Tomando por base os dados da Prefeitura do Rio, cujo caso andei estudando há algum tempo, os dados de 2016 mostram que os itens de maior peso no super rígido gasto total são, pela ordem: 1) Outros Custeios Obrigatórios (com 39% do total); 2) Pessoal Ativo (30%); 3) Inativos e Pensionistas (14%); 4) Outros Custeios Discricionários (11%) e 5) Investimentos, o “primo pobre” (6%). Dentro do maior de todos os pedaços, o item 1, destaca-se Urbanismo, que engloba limpeza urbana, manutenção de logradouros e o citado transporte municipal (ao todo com 39,8% desse último subtotal). No mais, há os casos das áreas de saúde (com 31,1%); educação (10,8%); dívida (7,5%); Legislativo (7,3%); precatórios (2%) e outros (1,5%).

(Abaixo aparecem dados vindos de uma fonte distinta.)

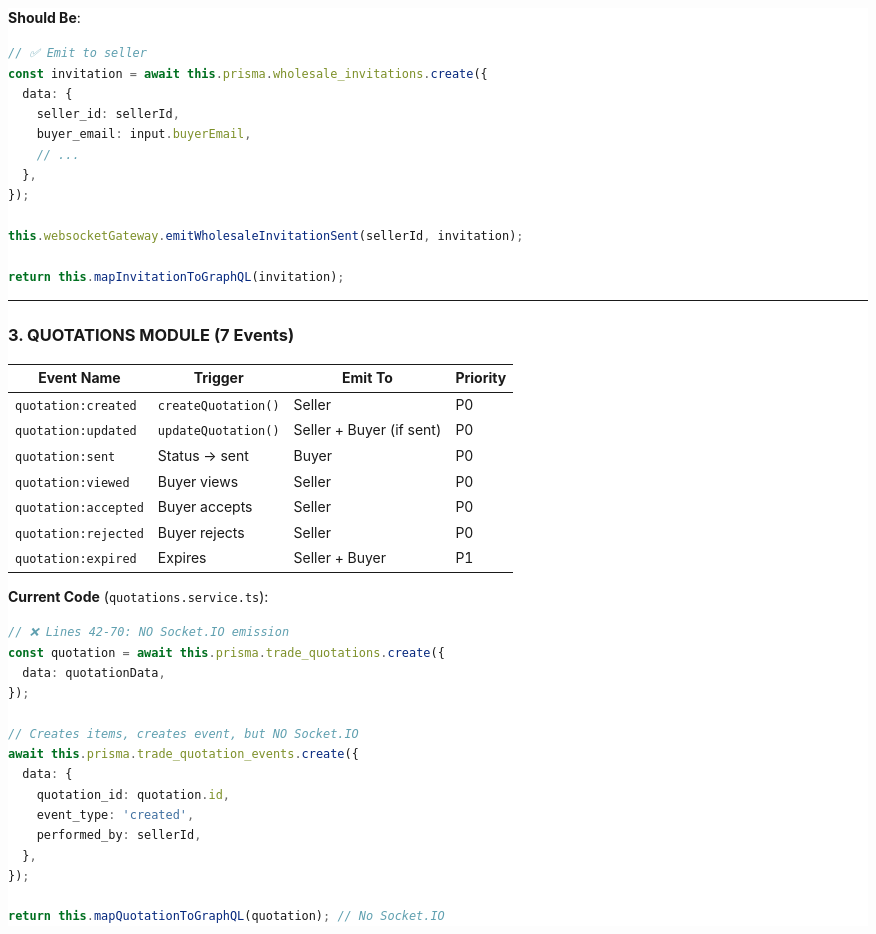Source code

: **Should Be**:
```typescript
// ✅ Emit to seller
const invitation = await this.prisma.wholesale_invitations.create({
  data: {
    seller_id: sellerId,
    buyer_email: input.buyerEmail,
    // ...
  },
});

this.websocketGateway.emitWholesaleInvitationSent(sellerId, invitation);

return this.mapInvitationToGraphQL(invitation);
```

---

### 3. QUOTATIONS MODULE (7 Events)

| Event Name | Trigger | Emit To | Priority |
|------------|---------|---------|----------|
| `quotation:created` | `createQuotation()` | Seller | P0 |
| `quotation:updated` | `updateQuotation()` | Seller + Buyer (if sent) | P0 |
| `quotation:sent` | Status → sent | Buyer | P0 |
| `quotation:viewed` | Buyer views | Seller | P0 |
| `quotation:accepted` | Buyer accepts | Seller | P0 |
| `quotation:rejected` | Buyer rejects | Seller | P0 |
| `quotation:expired` | Expires | Seller + Buyer | P1 |

**Current Code** (`quotations.service.ts`):
```typescript
// ❌ Lines 42-70: NO Socket.IO emission
const quotation = await this.prisma.trade_quotations.create({
  data: quotationData,
});

// Creates items, creates event, but NO Socket.IO
await this.prisma.trade_quotation_events.create({
  data: {
    quotation_id: quotation.id,
    event_type: 'created',
    performed_by: sellerId,
  },
});

return this.mapQuotationToGraphQL(quotation); // No Socket.IO
```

Comparando com outros casos que examinei, os pesos que acabo de indicar são bastante parecidos entre entes. Mas isso não vale igualmente para os déficits totais municipais, algo que preocupa bastante no caso do Rio de Janeiro. Nesse caso, ocorreram “déficits orçamentários” expressivos em todos os anos do último mandato (2017-20), totalizando R$ 3,8 bilhões nesses quatro anos, conforme antes indicado.

Pandemia à parte, enquanto não se atacar a raiz do problema — a previdência —, a cada ano que passar, os entes de maior peso se verão diante de uma encruzilhada, pois a adoção da velha fórmula (ou seja, fazer quase nada) vai empurrá-los na direção de zerarem seus investimentos, especialmente em infraestrutura, algo que já vem acontecendo, ou recorrerem a algum tipo de atraso de pagamento.

No mais, grosso modo, cada ente terá de construir um plano de equacionamento de seu passivo atuarial (ou seja, zerar a dívida previdenciária). Na sequência, terá de implementar as mudanças introduzidas pela emenda de 2019 que são obrigatórias, e aprovar em suas câmaras municipais aquelas cuja obrigatoriedade o Congresso Nacional não houve por bem lhes impor. Finalmente, aportar ativos para compor um fundo de previdência capaz de, em adição a todas as mudanças legislativas, cobrir o seu passivo atuarial.